§ **JOB ITEM**
If a line in the data below holds the word "tous", copy it.

§ **DATA FOR THE TASK**
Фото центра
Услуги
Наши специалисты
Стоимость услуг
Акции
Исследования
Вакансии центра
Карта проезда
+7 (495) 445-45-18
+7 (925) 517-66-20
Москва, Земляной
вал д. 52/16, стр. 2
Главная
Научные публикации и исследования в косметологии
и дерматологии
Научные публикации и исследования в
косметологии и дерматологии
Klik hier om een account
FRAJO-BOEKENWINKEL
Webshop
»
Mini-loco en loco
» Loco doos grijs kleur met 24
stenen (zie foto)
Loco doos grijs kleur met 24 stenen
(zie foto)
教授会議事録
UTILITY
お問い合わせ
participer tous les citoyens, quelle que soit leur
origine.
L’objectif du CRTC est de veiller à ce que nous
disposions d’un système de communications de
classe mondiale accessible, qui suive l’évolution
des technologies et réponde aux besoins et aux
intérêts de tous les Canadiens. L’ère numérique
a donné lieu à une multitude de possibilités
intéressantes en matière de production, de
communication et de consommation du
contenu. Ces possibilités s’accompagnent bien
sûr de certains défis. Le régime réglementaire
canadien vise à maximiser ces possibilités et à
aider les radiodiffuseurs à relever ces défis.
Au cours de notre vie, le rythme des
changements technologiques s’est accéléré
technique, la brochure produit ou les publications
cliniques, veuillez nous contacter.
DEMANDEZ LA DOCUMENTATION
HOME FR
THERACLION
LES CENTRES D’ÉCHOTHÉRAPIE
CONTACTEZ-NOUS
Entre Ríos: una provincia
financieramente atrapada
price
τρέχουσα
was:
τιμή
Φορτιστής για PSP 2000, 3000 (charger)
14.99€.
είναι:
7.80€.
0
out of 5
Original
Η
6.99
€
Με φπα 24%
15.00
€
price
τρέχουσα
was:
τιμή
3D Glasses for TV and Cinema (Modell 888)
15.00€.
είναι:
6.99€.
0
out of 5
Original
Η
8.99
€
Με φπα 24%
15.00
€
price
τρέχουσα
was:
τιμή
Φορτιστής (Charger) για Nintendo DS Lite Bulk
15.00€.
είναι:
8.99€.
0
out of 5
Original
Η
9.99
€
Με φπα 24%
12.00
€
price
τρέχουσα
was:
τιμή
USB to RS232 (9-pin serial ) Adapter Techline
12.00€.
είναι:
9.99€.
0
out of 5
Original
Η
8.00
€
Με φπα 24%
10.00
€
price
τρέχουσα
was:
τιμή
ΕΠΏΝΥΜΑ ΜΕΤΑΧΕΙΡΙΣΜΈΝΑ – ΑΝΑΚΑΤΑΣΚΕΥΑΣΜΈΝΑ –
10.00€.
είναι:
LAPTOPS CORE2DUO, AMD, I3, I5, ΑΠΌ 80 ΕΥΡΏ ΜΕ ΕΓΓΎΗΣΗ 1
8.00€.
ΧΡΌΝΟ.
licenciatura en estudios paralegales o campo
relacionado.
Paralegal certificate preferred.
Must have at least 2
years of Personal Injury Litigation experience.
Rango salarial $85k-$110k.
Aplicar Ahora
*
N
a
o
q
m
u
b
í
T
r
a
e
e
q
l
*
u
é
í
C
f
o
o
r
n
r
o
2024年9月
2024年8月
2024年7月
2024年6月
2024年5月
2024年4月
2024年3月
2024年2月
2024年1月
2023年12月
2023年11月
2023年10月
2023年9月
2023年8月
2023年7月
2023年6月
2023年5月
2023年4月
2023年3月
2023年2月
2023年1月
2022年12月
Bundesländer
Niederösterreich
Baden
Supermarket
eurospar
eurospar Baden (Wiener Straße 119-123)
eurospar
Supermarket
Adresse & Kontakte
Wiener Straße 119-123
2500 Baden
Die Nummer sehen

§ **SOLUTION TO THIS EXERCISE**
participer tous les citoyens, quelle que soit leur
intérêts de tous les Canadiens. L’ère numérique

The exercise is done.